A rectangular region, placed against a wall of a house, is divided into three equal regions using a total of 120 meters of fencing. Calculate the maximum area possible for the entire region.
List the dimensions of each individual area.
Let's assume the rectangular region has length L and width W.
Since the total length of the fencing used is 120 meters, and each region is divided using an equal amount of fencing, the length of each side is 120/3 = 40 meters.
So, the dimensions of the rectangular region are 40 meters x L meters.
To find the maximum area possible, we need to maximize the length L while keeping the total fencing length the same. The perimeter of the rectangular region is 2L + 2W.
Since we know the lengths of two sides (40 meters each), the remaining fencing length is (120 - 2*40) = 40 meters.

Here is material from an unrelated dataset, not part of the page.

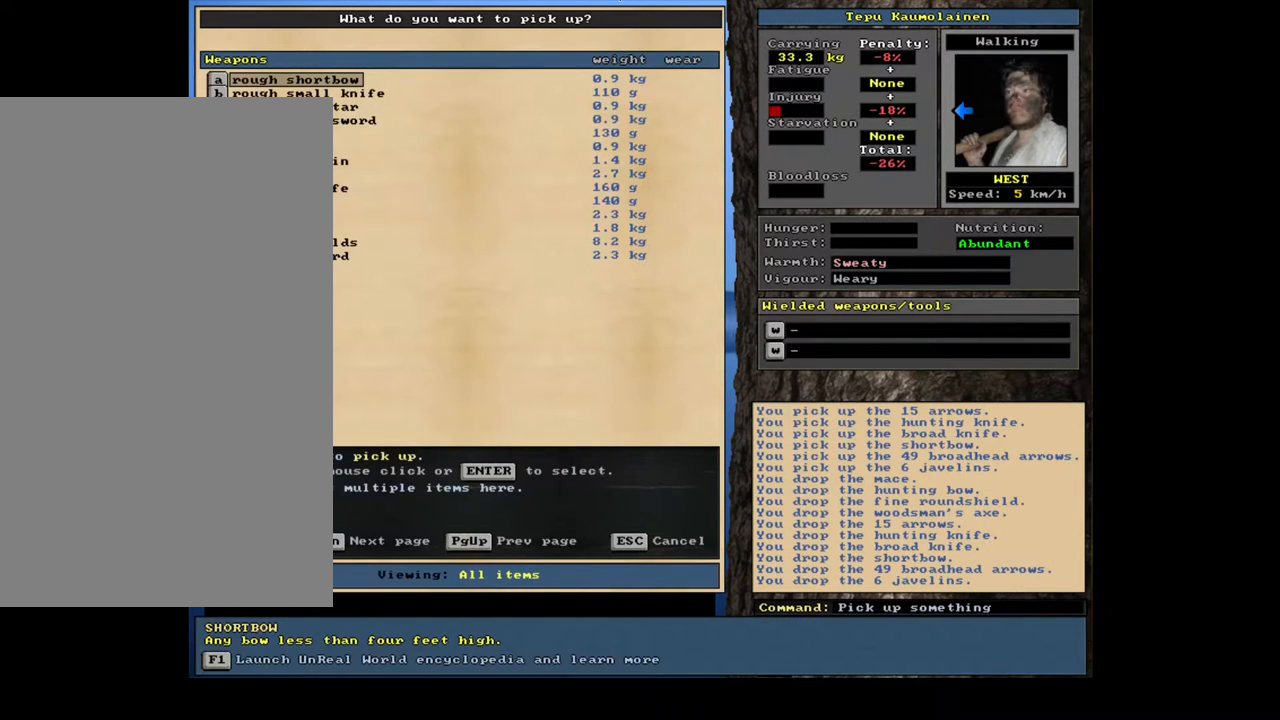
{"keys": [], "mouse": [], "events": []}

This remaining 40 meters of fencing should be used to maximize the width W since the longer the width, the larger the area.

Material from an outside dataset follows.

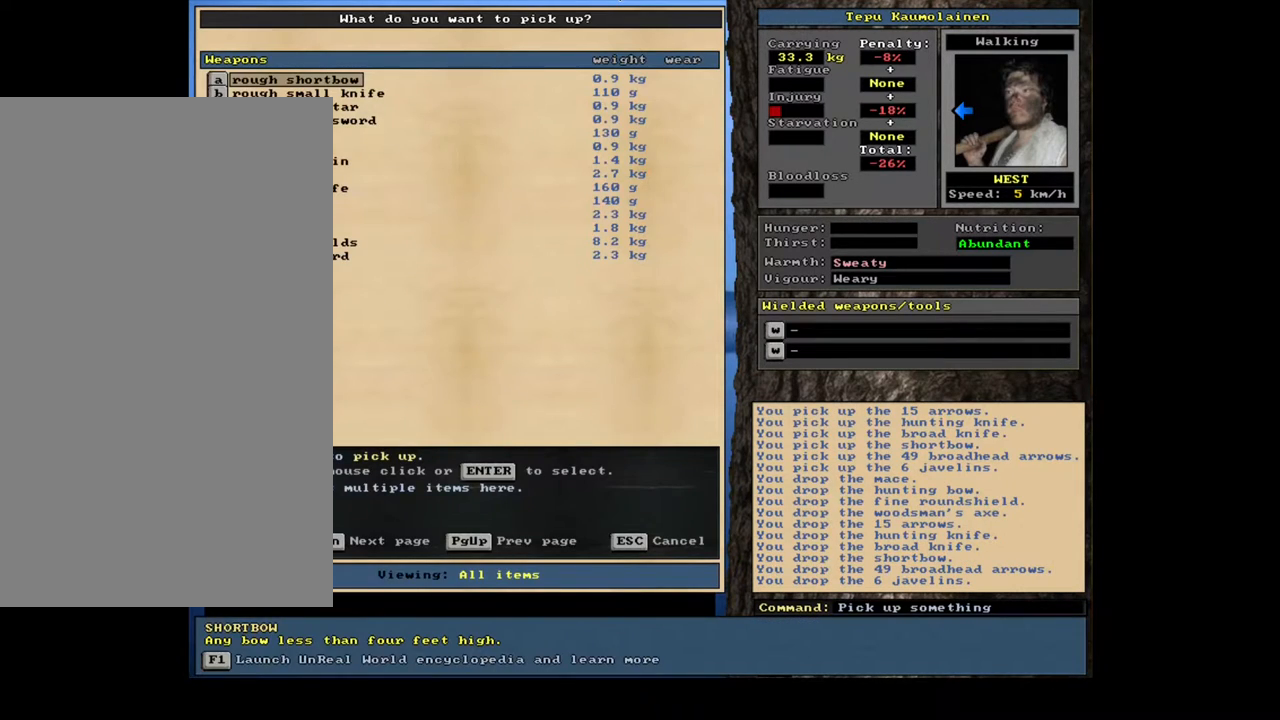
{"keys": [], "mouse": [], "events": []}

So, W should be 40/2 = 20 meters.
Therefore, the dimensions of the individual areas are as follows:
1) One of the equal regions: 40 meters x 20 meters
2) Another equal region: 40 meters x 20 meters
3) The remaining region: 40 meters x L meters
To find the value of L, we know the total length of the fencing used is 2L + 2W, which is 120 meters.
So, 2L + 2(20) = 120
2L + 40 = 120
2L = 120 - 40
2L = 80
L = 80/2
L = 40 meters
Therefore, the dimensions of each individual area are:
1) 40 meters x 20 meters
2) 40 meters x 20 meters
3) 40 meters x 40 meters
The maximum area for the entire region is the sum of the areas of the three individual areas:
Area 1 = (40 meters x 20 meters) = 800 square meters
Area 2 = (40 meters x 20 meters) = 800 square meters
Area 3 = (40 meters x 40 meters) = 1600 square meters
Maximum area = Area 1 + Area 2 + Area 3
Maximum area = 800 square meters + 800 square meters + 1600 square meters
Maximum area = 3200 square meters
Therefore, the maximum area possible for the entire region is 3200 square meters.